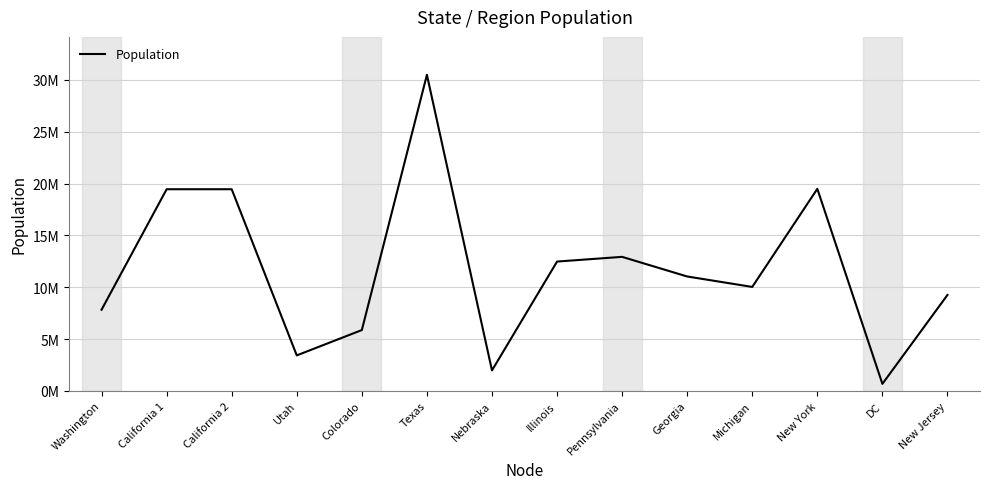

Does the chart have visible grid lines?

Yes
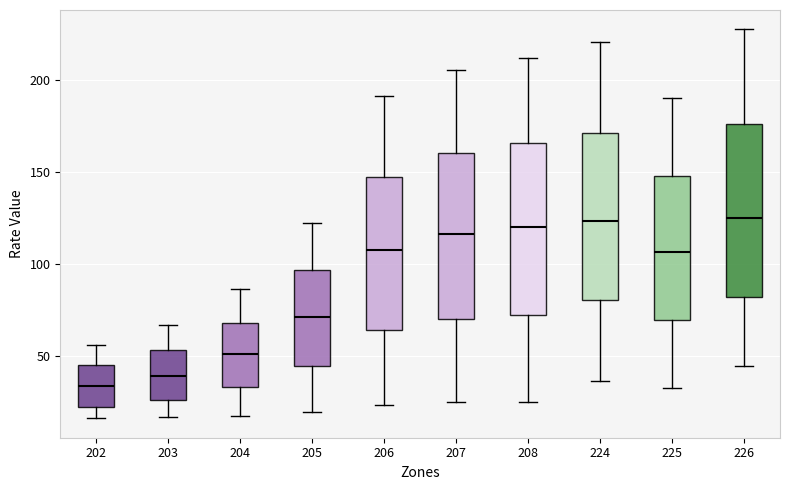

Where does the median line of the box at x = 206 sit on the y-axis? The values are not printed on the chart, so give them approximately, as read against the axis.

110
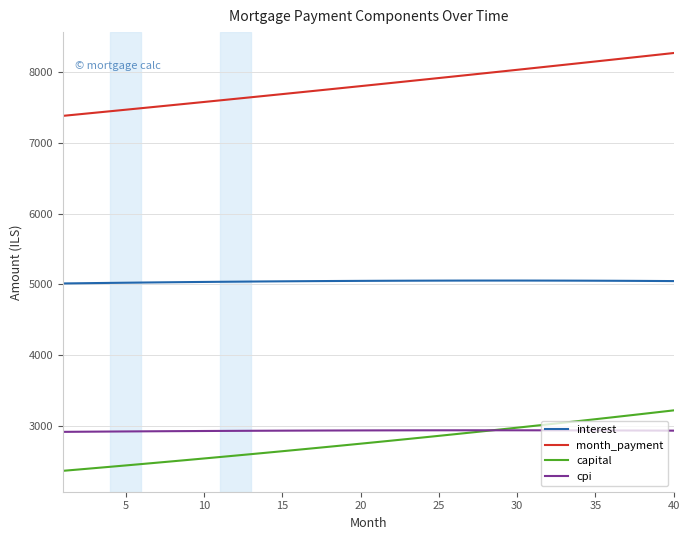

What is the maximum value for interest?

5055.6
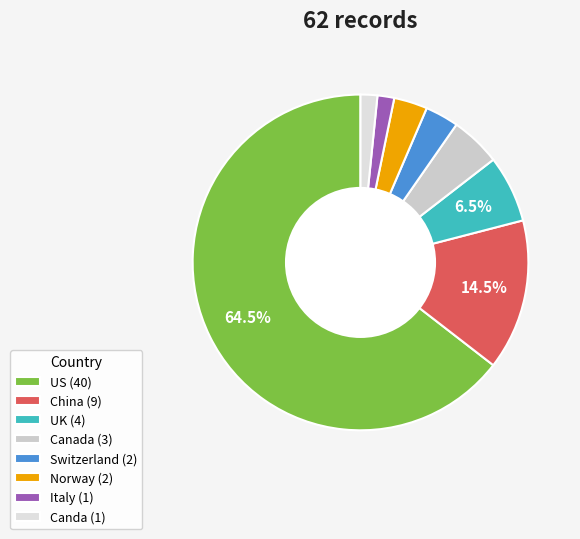

Count the number of slices in the pie.

8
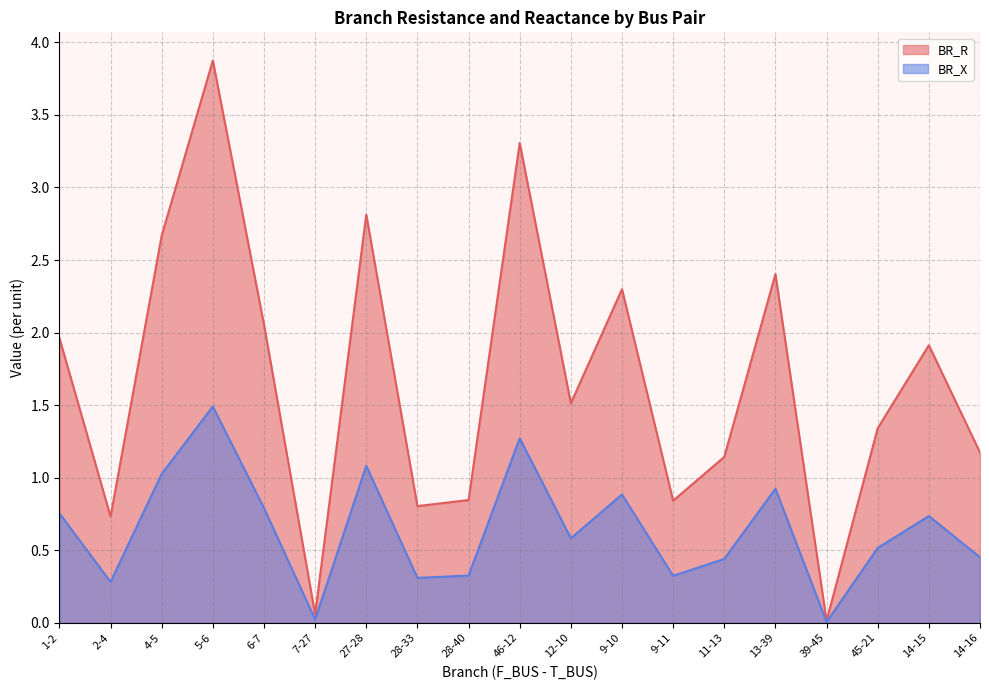

What is the maximum value shown in the chart?

3.9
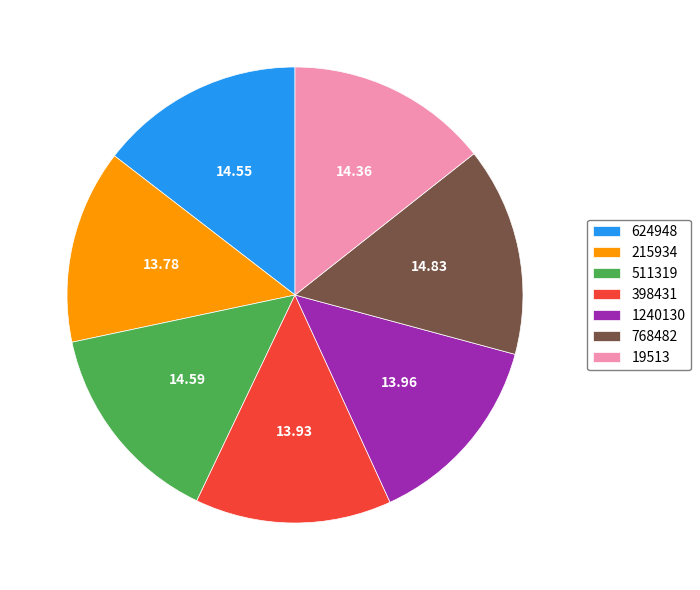

Does any single category account for the majority?

No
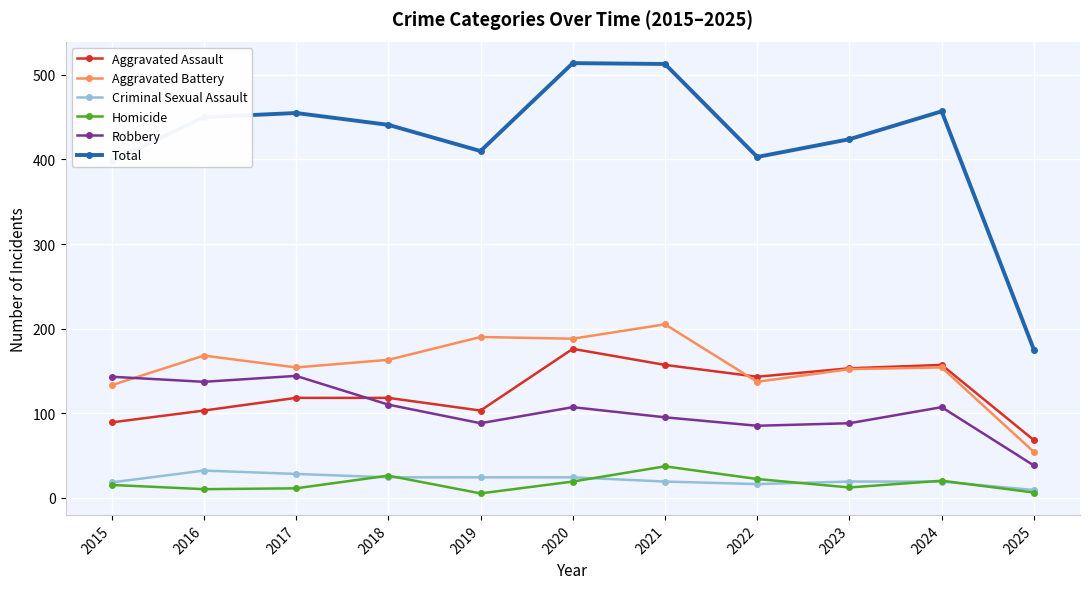

Which series ends up on top after the final intersection of Aggravated Assault and Robbery?

Aggravated Assault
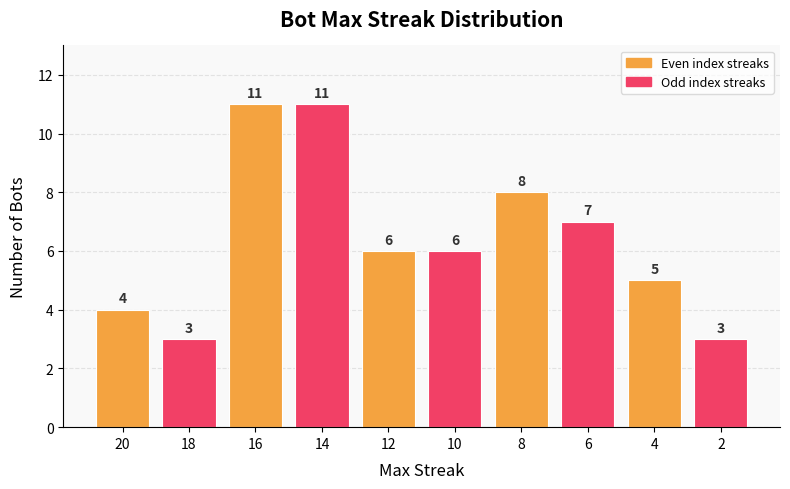

Reading left to right, transcribe all the data shown in this chart.

20=4	18=3	16=11	14=11	12=6	10=6	8=8	6=7	4=5	2=3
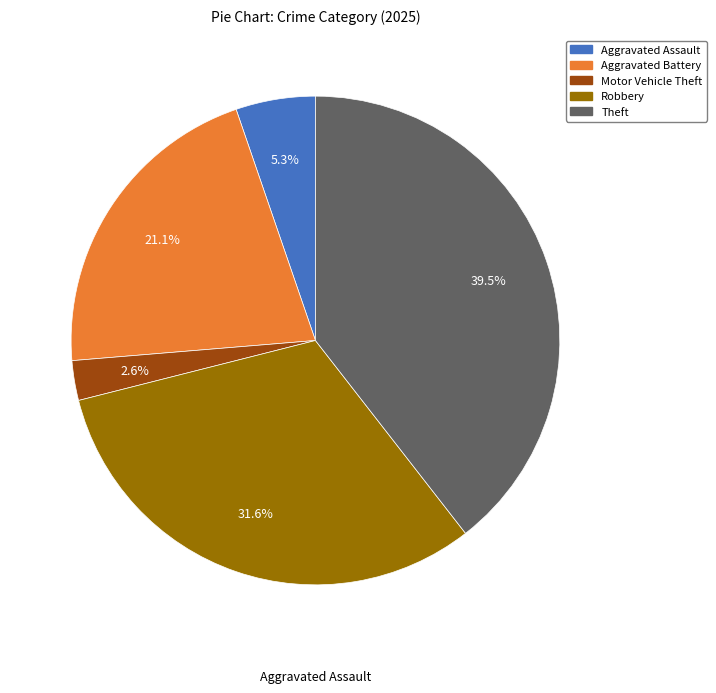

Between Theft and Motor Vehicle Theft, which is larger?

Theft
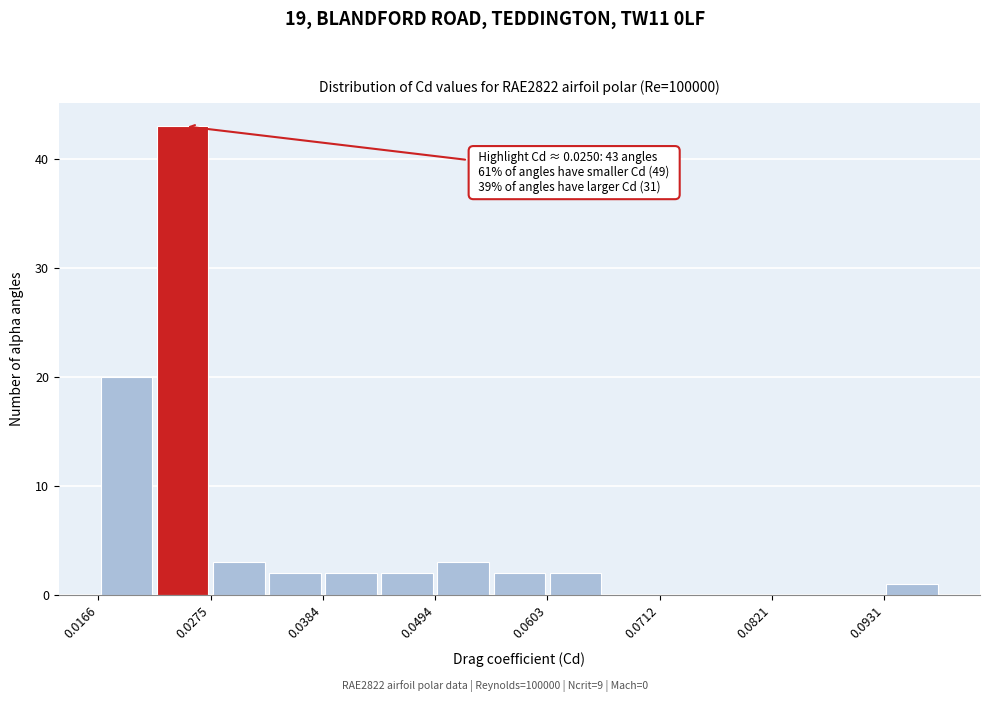

Read against the x-axis, roughly where is the centre of the tallest bar?

0.024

-=-=-=-=-

→ **ABOUT THIS TASK**:
Pull out each line of the material above that contains the string "against", treating uppercase and lowercase as different.

→ **TASK RESULT**:
Where does the median line of the box at x = 206 sit on the y-axis? The values are not printed on the chart, so give them approximately, as read against the axis.
Read against the x-axis, roughly where is the centre of the tallest bar?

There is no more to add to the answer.